==== Listed entries ====
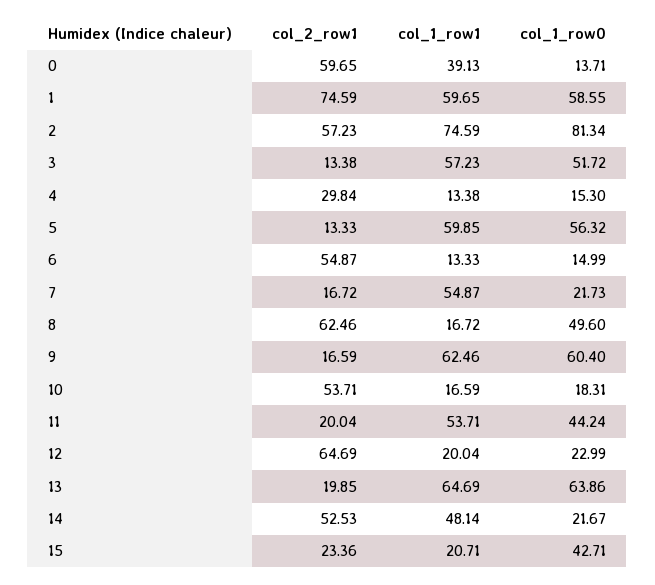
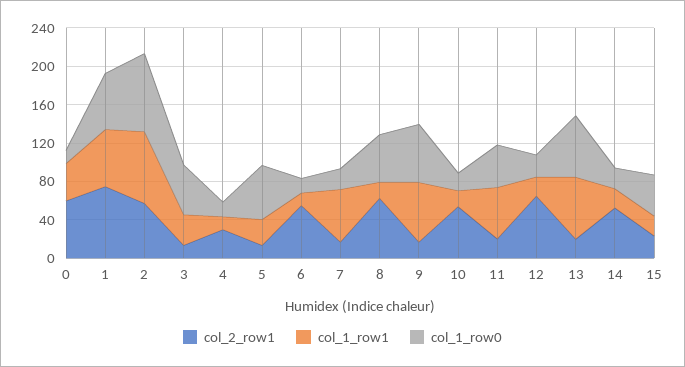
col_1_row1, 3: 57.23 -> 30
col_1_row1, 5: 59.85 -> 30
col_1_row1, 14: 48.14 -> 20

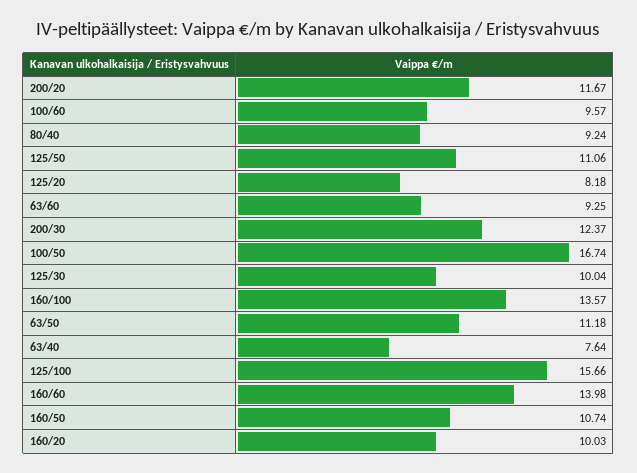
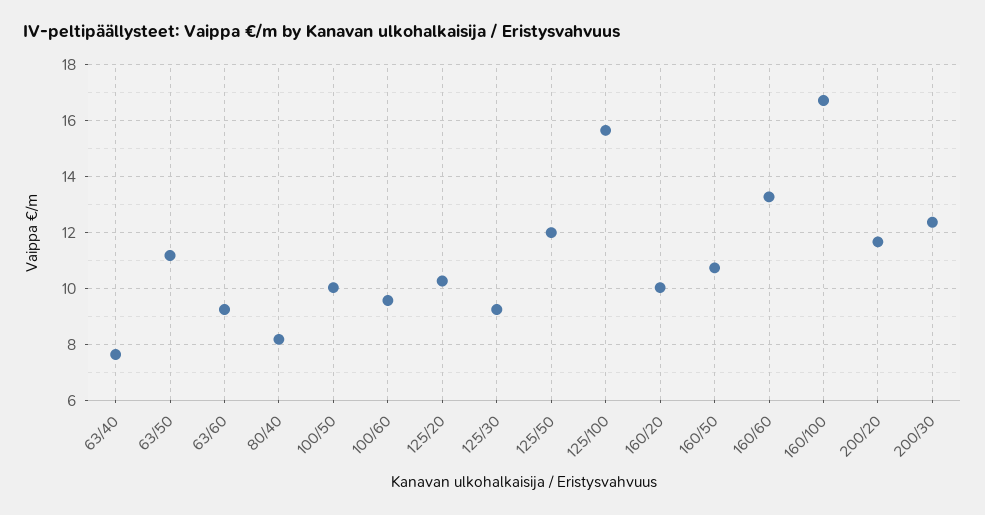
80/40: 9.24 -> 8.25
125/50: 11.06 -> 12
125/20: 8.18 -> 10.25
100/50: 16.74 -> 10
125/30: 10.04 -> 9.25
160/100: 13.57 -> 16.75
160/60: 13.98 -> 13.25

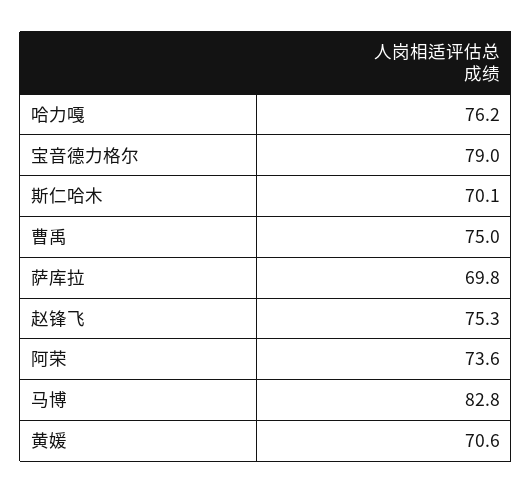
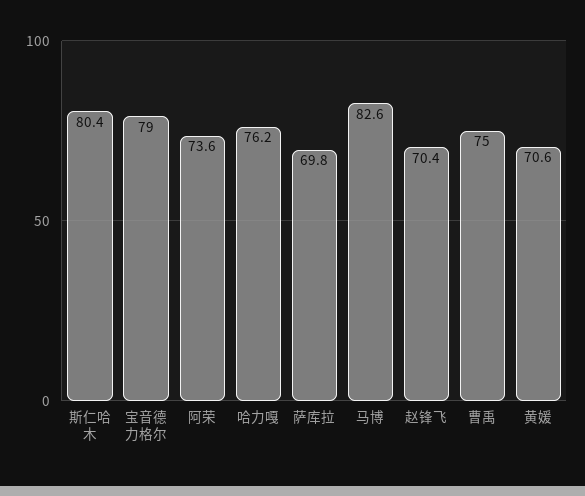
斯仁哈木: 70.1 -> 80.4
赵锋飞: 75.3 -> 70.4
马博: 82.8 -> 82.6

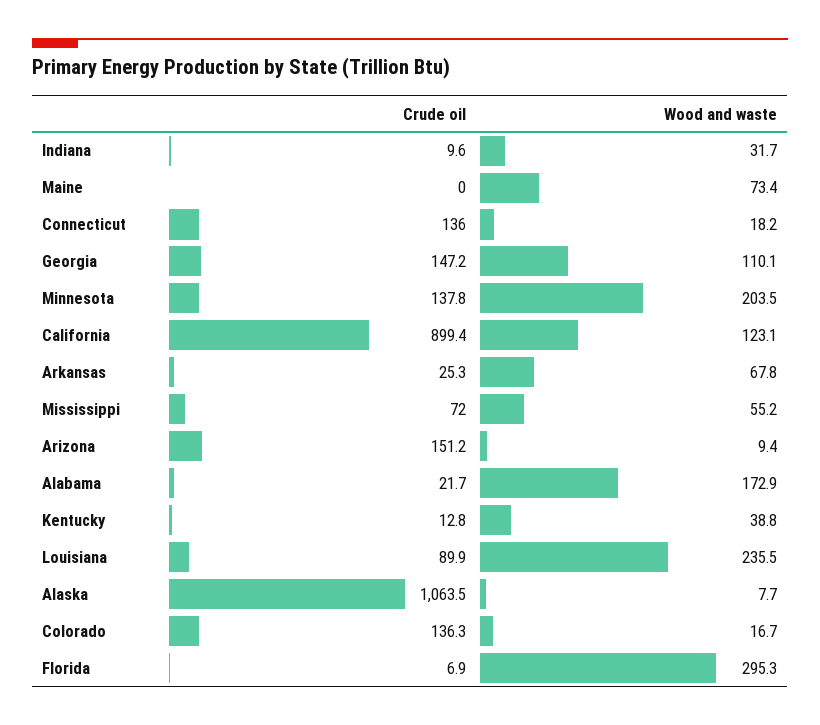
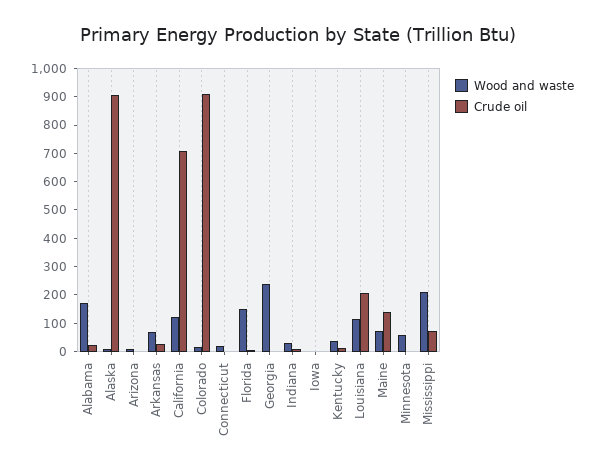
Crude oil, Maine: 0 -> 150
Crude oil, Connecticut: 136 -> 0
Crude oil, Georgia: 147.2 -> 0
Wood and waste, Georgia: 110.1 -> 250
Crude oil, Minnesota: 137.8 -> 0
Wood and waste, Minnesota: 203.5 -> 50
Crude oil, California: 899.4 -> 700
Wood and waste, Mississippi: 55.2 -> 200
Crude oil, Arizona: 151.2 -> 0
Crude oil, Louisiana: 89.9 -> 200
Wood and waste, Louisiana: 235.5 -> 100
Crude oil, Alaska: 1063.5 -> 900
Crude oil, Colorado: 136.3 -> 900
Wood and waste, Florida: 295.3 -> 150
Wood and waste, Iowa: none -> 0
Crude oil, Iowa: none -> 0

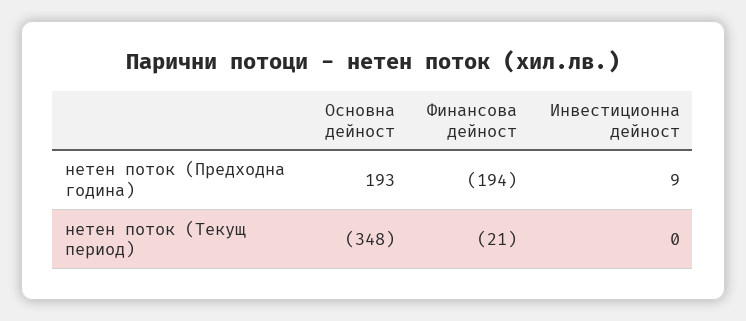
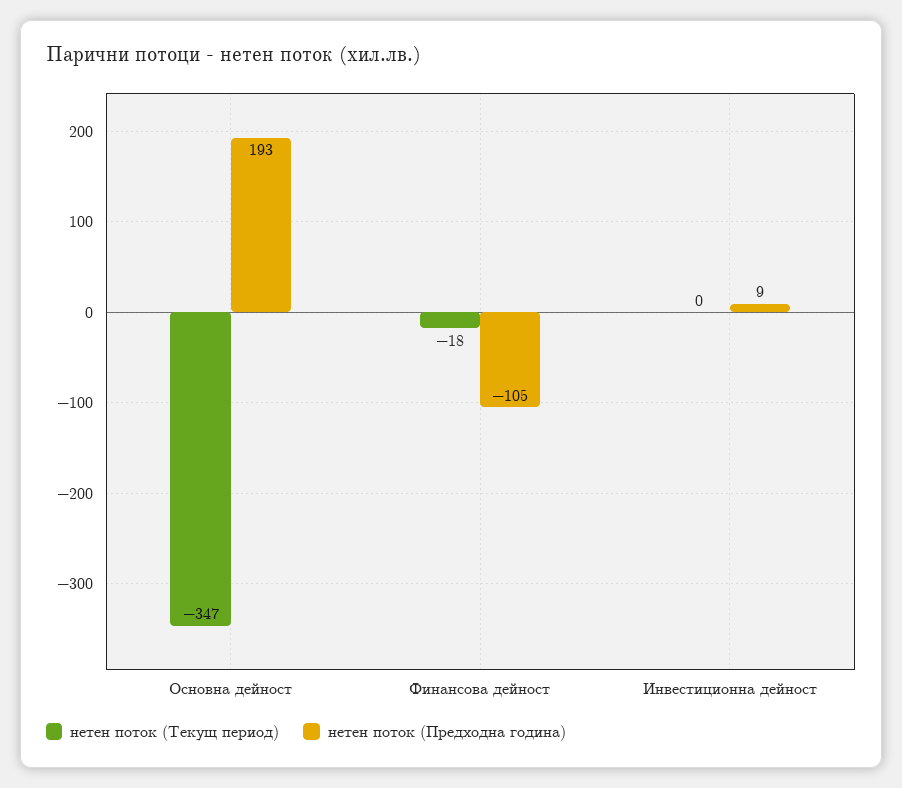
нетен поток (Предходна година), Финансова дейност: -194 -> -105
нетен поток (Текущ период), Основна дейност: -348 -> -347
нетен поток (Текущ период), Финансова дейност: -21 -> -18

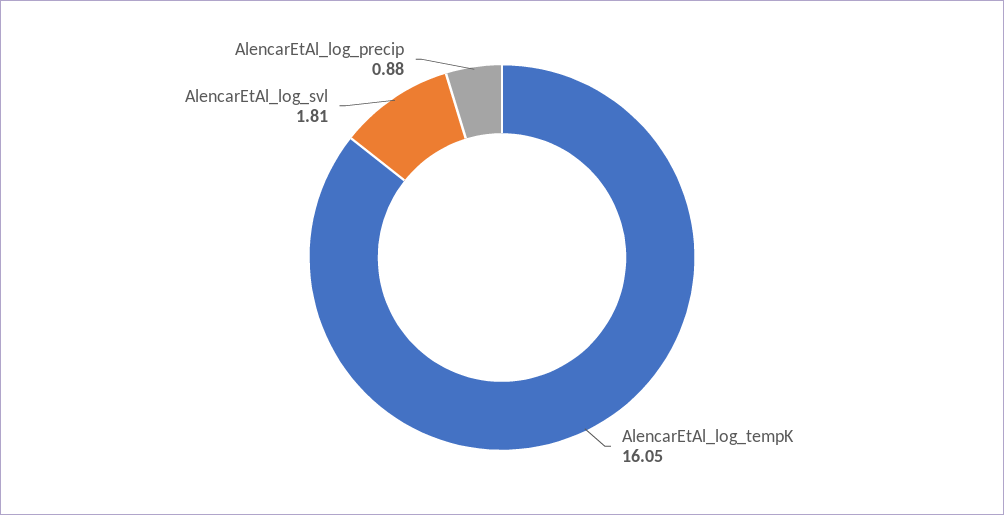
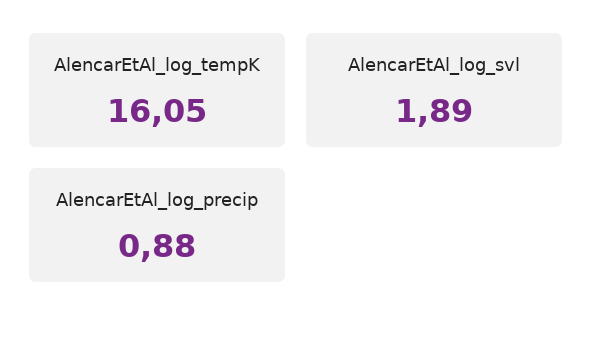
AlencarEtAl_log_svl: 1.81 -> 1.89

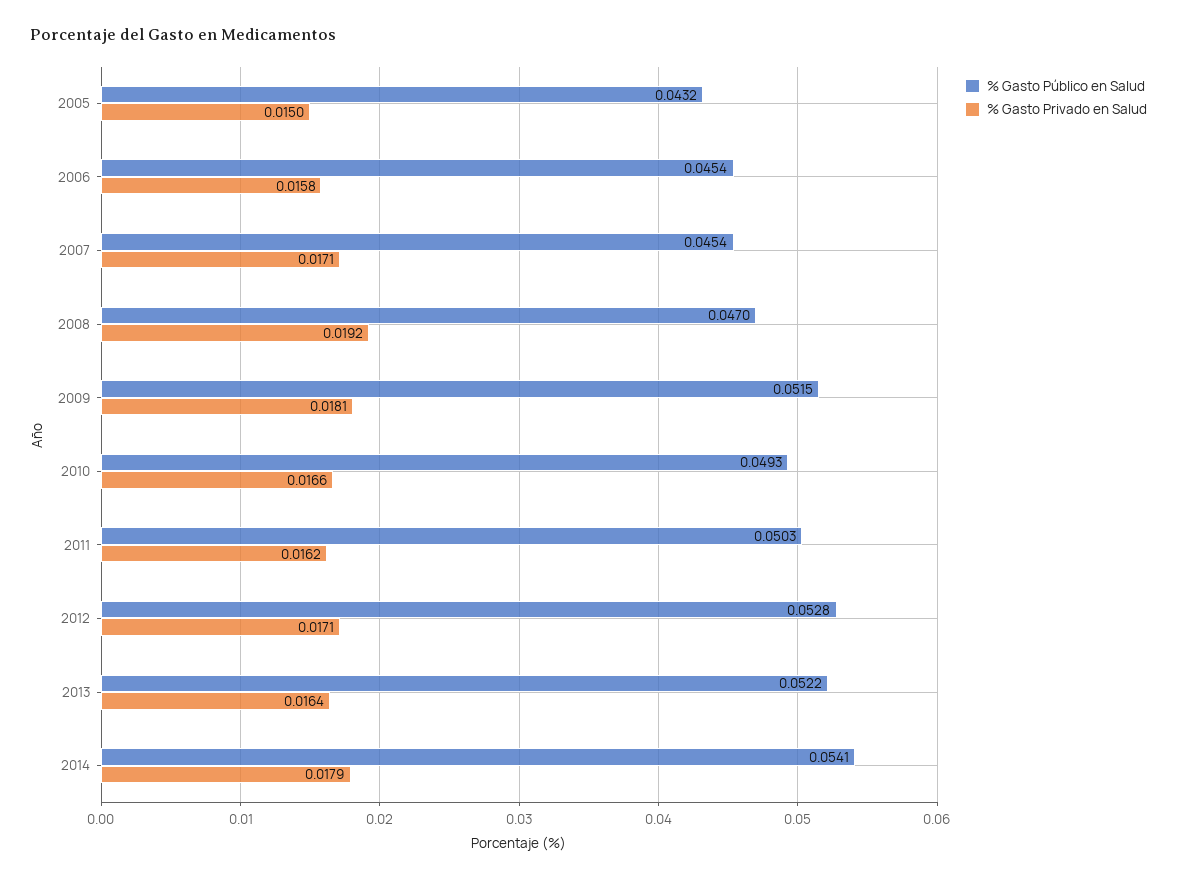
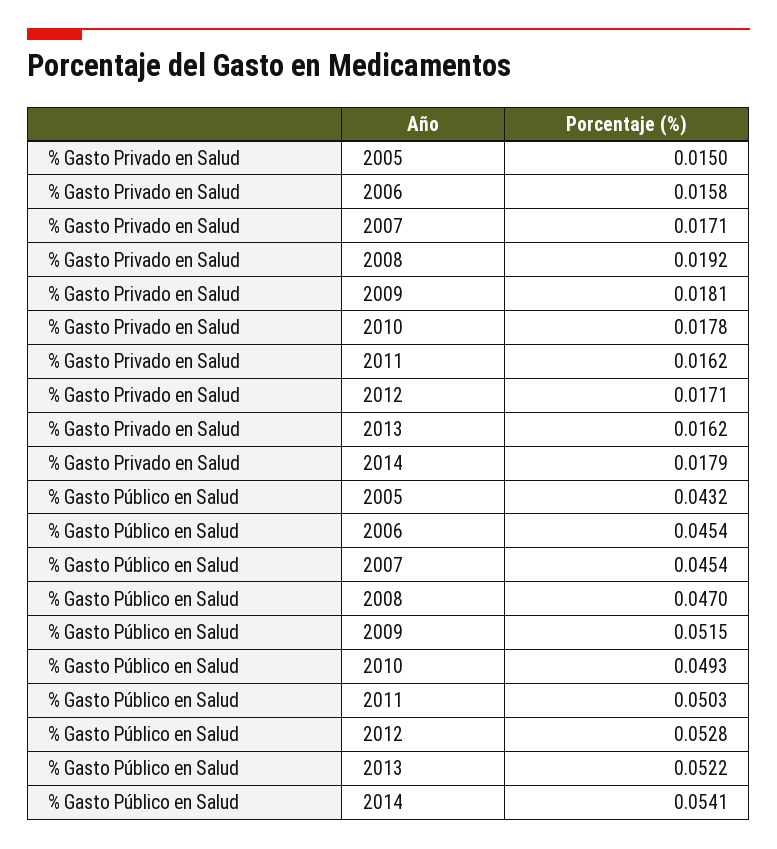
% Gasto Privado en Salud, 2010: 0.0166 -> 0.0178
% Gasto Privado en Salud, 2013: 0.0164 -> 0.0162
====
**Activity:**
Leave the pictures out. Repeat every entry above exactly.

**Worked solution:**
col_1_row1, 3: 57.23 -> 30
col_1_row1, 5: 59.85 -> 30
col_1_row1, 14: 48.14 -> 20

80/40: 9.24 -> 8.25
125/50: 11.06 -> 12
125/20: 8.18 -> 10.25
100/50: 16.74 -> 10
125/30: 10.04 -> 9.25
160/100: 13.57 -> 16.75
160/60: 13.98 -> 13.25

斯仁哈木: 70.1 -> 80.4
赵锋飞: 75.3 -> 70.4
马博: 82.8 -> 82.6

Crude oil, Maine: 0 -> 150
Crude oil, Connecticut: 136 -> 0
Crude oil, Georgia: 147.2 -> 0
Wood and waste, Georgia: 110.1 -> 250
Crude oil, Minnesota: 137.8 -> 0
Wood and waste, Minnesota: 203.5 -> 50
Crude oil, California: 899.4 -> 700
Wood and waste, Mississippi: 55.2 -> 200
Crude oil, Arizona: 151.2 -> 0
Crude oil, Louisiana: 89.9 -> 200
Wood and waste, Louisiana: 235.5 -> 100
Crude oil, Alaska: 1063.5 -> 900
Crude oil, Colorado: 136.3 -> 900
Wood and waste, Florida: 295.3 -> 150
Wood and waste, Iowa: none -> 0
Crude oil, Iowa: none -> 0

нетен поток (Предходна година), Финансова дейност: -194 -> -105
нетен поток (Текущ период), Основна дейност: -348 -> -347
нетен поток (Текущ период), Финансова дейност: -21 -> -18

AlencarEtAl_log_svl: 1.81 -> 1.89

% Gasto Privado en Salud, 2010: 0.0166 -> 0.0178
% Gasto Privado en Salud, 2013: 0.0164 -> 0.0162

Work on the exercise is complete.